In desperation Will turns to his adopted brother Danny (Jake Gyllenhaal) for help. Danny says that he can help his brother from another mother from another race but at the steepest of costs.
The wild-eyed maniac and prolific bank robber has his eyes on his biggest and most dangerous score to date, a thirty-two million dollar blockbuster that conveniently requires a driver.
Driving just about anything on two wheels happens to be part of Will’s skillset so he reluctantly agrees to go along with the heist because it could mean the difference between life and death for his wife.
The robbery is going smoothly until newbie cop Officer Zach (Jackson White) notices that something is off when he visits the bank to ask a teller out, which is both cute and also very unprofessional.
Officer Zach pays a terrible price for his lack of professionalism when he ends up getting shot and must endure a hell ride inside an ambulance that Danny and Will have stolen and repurposed as a getaway vehicle.
Eiza González costars as Camille "Cam" Thompson, the person fourth person inside the titular vehicle. She’s a paramedic who once had a promising future as a doctor and a doctor boyfriend before an addiction to speed robbed her of both.
Ambulance follows Will, Danny, Cam and Zach as they are pursued by seemingly half of the LAPD, including its entire fleet of helicopters as well as FBI agent Anson Clark (Keir O’Donnell), a veteran who has some insight on the bank robbers because he went to school with Danny.

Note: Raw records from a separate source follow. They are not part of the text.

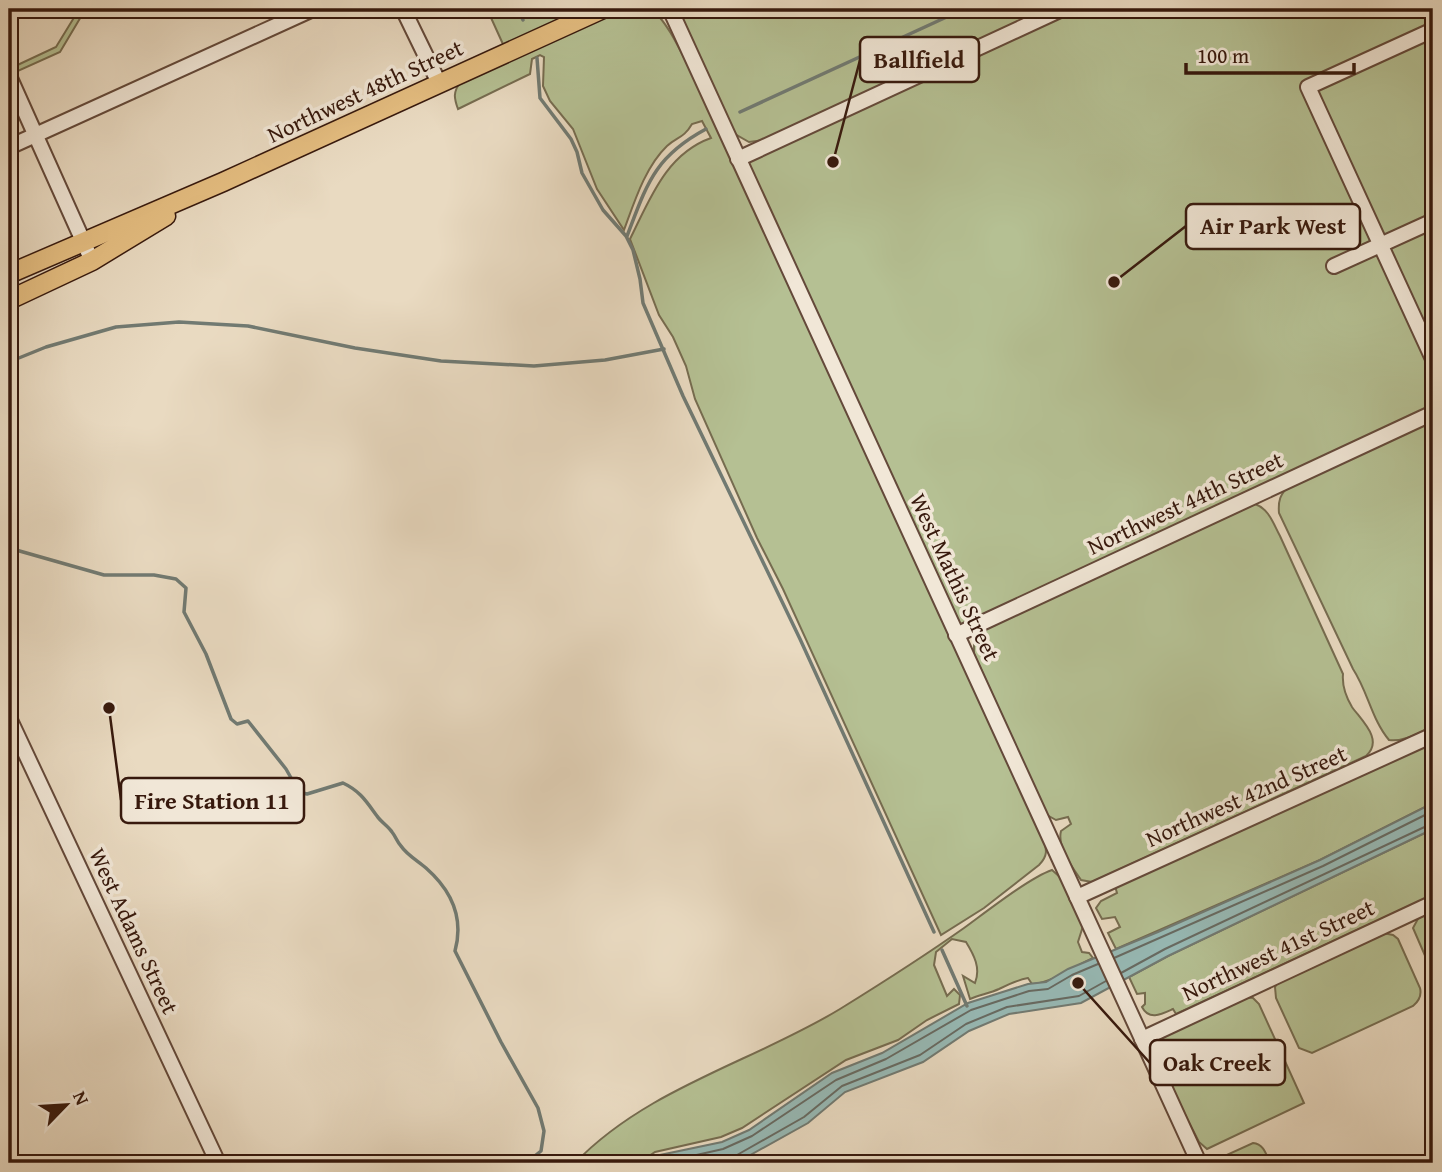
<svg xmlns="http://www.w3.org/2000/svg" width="1442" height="1172" font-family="'Gentium Book Plus',serif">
	<rect width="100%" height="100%" fill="#e9dac1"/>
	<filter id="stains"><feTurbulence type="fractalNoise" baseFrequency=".00286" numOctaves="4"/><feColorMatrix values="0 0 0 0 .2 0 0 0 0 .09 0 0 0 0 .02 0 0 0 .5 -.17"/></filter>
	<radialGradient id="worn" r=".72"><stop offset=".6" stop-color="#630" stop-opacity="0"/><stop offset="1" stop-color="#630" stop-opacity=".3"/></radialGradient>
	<g fill="#b5c093" stroke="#766c50" stroke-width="2">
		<path d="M72 9H95L82 15 60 52 9 75V69L56 47 75 16Z"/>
		<path d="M487 9H591L507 53Z"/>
		<path d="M623 9C631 9 644 7 651 10 667 18 687 65 696 81L1043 838C1047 850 1048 856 1039 865L984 908 941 935 783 589 757 538 695 399 686 366 673 337 659 315 630 239C650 199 666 154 711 138L702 121 692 124C684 138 677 137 667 146 645 167 634 203 624 230L597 189 573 129 550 101 543 86 544 57 540 55 532 59 530 74 458 109C454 98 453 92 460 83Z"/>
		<path d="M677 9H1047L764 140 749 142 735 134Z"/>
		<path d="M1062 9H1433V413L956 635 738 160Z"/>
		<path d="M1433 419V726C1419 733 1405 742 1389 740 1372 720 1368 692 1353 669L1279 513C1278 501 1280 494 1289 486Z"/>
		<path d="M1255 504C1269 509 1273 523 1280 536L1343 674C1342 685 1346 697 1352 707 1362 721 1384 740 1366 756L1092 882 1081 880C1072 867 1057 847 1061 831L1071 824 1068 817 1056 820 1047 815 974 654V639L979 632Z"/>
		<path d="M1433 739V803L1320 860 1116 949 1108 933 1120 927 1115 917 1102 919 1096 908 1101 901 1117 893 1115 886Z"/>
		<path d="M1433 829V895L1176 1014 1173 1009C1162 1014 1149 1021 1142 1007L1145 1004V993L1137 994 1129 977 1168 956Z"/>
		<path d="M1052 870 1061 878 1083 926 1078 942 1082 952 1089 953 1093 958C1073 967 1054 982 1032 984L1028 978C1017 980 1009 984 999 989 990 993 980 995 970 999L963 976 975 983C981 968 974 955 966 942L952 939 936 952 934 965 947 996 954 989 960 995 959 1004 927 1020 898 1040 846 1060 742 1128 721 1137 655 1152 639 1163H575C647 1088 753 1062 840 1009 882 983 923 957 964 928 986 912 1029 878 1052 870Z"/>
		<path d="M1433 908V974L1413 928 1420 915Z"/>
		<path d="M1383 933 1393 935 1398 939 1420 988C1422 996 1419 1001 1413 1006L1312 1053 1299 1048 1276 998 1275 987 1278 982Z"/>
		<path d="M1243 997 1253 998 1259 1004 1304 1103 1207 1149 1199 1142C1190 1124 1159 1066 1158 1050 1158 1044 1161 1039 1165 1035Z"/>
		<path d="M1253 1143C1264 1144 1266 1154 1270 1163H1216L1220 1158Z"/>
	</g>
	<path fill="#97bab6" stroke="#717a72" stroke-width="2" d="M1433 803V829L1168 956 1081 1003 1009 1014 969 1031 923 1062 845 1092 808 1123 736 1163H647L660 1155 722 1142 749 1130 832 1073 882 1053 968 1003 1028 984 1046 982 1068 969 1158 932 1320 860Z"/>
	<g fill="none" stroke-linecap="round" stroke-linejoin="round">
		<g stroke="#676a62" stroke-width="2">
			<path d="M1114 958 1323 866 1433 811"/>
			<path d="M1121 973 1165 949 1433 823"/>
			<path d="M661 1163 723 1149 752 1136 836 1080 886 1059 971 1010 1029 991 1048 989 1072 975 1098 964"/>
			<path d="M734 1163 737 1155 804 1117 842 1086 920 1055 966 1024 1007 1007 1079 996 1106 981"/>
		</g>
		<g stroke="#717a72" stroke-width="3.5">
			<path d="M518 9 523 20"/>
			<path d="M537 58 540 98 571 139 577 152 582 173 603 210 626 236 633 250 640 279 643 303 683 396 800 639 934 932"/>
			<path d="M740 112 964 9"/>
			<path d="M627 236C647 184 654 157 706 129"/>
			<path d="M9 362 46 347 116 327 179 322 248 326 355 348 441 361 534 366 605 360 664 349"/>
			<path d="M9 548 104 575H154L176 579 186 588 184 612 206 654 231 719 237 724 248 721 286 769 299 792 307 794 343 783C360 791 366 801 377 816 381 822 388 826 392 832 396 837 397 842 401 846 407 855 418 861 426 868 451 890 464 918 455 951L501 1042 538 1108 544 1131 541 1151 531 1159V1163"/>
			<path d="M942 950 967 1006"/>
		</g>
		<defs>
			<g id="minor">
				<path d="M403 9 439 83"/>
				<path d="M670 9 1199 1163"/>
				<path d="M1433 30 1308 87 1433 359"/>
				<path d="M9 76 92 261"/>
				<path d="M9 147 313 9"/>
				<path d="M738 159 1062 9"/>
				<path d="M1334 266 1433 221"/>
				<path d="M956 635 1433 413"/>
				<path d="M9 718 218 1163"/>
				<path d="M1077 897 1433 735"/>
				<path d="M1142 1039 1433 903"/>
			</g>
			<g id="major">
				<path d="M9 274 223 182 603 9"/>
				<path d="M9 300 92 261 166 216"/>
			</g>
		</defs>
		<use href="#minor" stroke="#64493a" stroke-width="18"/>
		<use href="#major" stroke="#37190d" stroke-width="21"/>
		<use href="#minor" stroke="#f1e7d7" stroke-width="14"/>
		<use href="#major" stroke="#e4bd80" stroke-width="18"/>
	</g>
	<g text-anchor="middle" stroke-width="7" stroke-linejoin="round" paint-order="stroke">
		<g font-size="23" fill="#37190d" stroke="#f1e7d7">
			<text transform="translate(365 91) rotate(-25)" y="8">Northwest 48th Street</text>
			<text transform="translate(1185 503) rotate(-25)" y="8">Northwest 44th Street</text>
			<text transform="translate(955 577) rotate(65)" y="8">West Mathis Street</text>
			<text transform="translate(1246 796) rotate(-24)" y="8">Northwest 42nd Street</text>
			<text transform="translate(134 931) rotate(65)" y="8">West Adams Street</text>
			<text transform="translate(1278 950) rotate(-25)" y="8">Northwest 41st Street</text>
		</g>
	</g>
	<path fill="none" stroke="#37190d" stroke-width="2.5" d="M833 162L860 60M1114 282L1186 226M109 708L121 800M1078 983L1150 1063"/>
	<g fill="#37190d" stroke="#f1e7d7" stroke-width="2.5">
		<circle cx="833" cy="162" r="7"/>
		<circle cx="1114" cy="282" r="7"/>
		<circle cx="109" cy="708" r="7"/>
		<circle cx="1078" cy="983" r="7"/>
	</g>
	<g fill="#f1e7d7" stroke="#37190d" stroke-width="2.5">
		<rect x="860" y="37" width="119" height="45" rx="7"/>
		<rect x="1186" y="204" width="174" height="45" rx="7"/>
		<rect x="121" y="778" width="183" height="45" rx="7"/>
		<rect x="1150" y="1040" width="135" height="45" rx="7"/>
	</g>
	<g font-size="24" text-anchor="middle" font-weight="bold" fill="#37190d">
		<text x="919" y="68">Ballfield</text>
		<text x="1273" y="234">Air Park West</text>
		<text x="212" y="809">Fire Station 11</text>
		<text x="1217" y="1071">Oak Creek</text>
	</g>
	<rect width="1442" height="1172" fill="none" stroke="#e9dac1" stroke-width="35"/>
	<rect x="10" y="10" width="1421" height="1151" fill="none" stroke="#37190d" stroke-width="3.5"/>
	<rect x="18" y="18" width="1407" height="1137" fill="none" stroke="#37190d" stroke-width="2"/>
	<g transform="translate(66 1105) rotate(65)" stroke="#f1e7d7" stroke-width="5" paint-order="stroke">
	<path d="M0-5L12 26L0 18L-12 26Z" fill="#37190d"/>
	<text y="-10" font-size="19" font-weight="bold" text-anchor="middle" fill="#37190d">N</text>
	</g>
	<path d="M1186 63v10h168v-10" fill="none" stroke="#37190d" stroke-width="3.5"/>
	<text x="1197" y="63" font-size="21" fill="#37190d" stroke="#f1e7d7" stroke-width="5" paint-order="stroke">100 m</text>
	<rect width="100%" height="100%" filter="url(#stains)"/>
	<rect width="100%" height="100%" fill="url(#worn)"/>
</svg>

At one point Anson casually mentions that he has a husband at home. The wonderful thing about the character’s homosexuality is that it does not matter in the least. It’s just another aspect of who he is as a person and that feels like a wonderful mark of progress.
Ambulance is gloriously devoid of the casual racism, sexism and homophobia that characterizes so much of Bay’s oeuvre. It also blissfully lacks the crude, juvenile humor the filmmaker inexplicably feels the need to insert into his action extravaganzas. Ambulance has elements of humor but they’re rooted in the dark comedy of an absurd and surreal situation rather scatology or racism.
Because Michael Bay is an overgrown Boy Scout everyone is extremely concerned with ensuring that a police officer who has been shot does not die even though he’s in a speeding ambulance being pursued by an army of high-powered vehicles.
The bank robbers need the cop as a hostage and for leverage but there is also a sense that nobody, not even criminals, could possibly want a heroic police officer to lose his life. That’s almost adorable in its willful naiveté but then no one has ever accused Bay of being a sophisticated political thinker, or sophisticated in any sense.
The bank robbing brothers face deadly threats inside and outside of the ambulance. There’s the formidable external danger of the FBI and police bearing down on them but also the internal danger that the cop will die before he can be saved.
Gyllenhaal is never better than when he’s playing absolute bastards. He has enormous fun devouring copious scenery here as a maniac who isn’t about to let anything get in the way of realizing his larcenous ambitions.
Bay has always been dependent on the cheap but potent allure of star-power. Just as The Rock wouldn’t work without the pairing of Sean Connery and Nicolas Cage, Ambulance’s success is dependent, in no small part, on Gylenhaal’s flash and Abdul-Mateen II’s quiet authority.
Bay lends the proceedings a sense of relentless forward movement; the extreme angles, quick cuts and emphasis on visceral excitement over coherence gives the movie a comic book quality.
It turns out that Bay is eminently qualified to make a nifty b movie if given the right ingredients and everything came together here to create one of the incontrovertible highlights of its director’s checkered and oft-maligned career.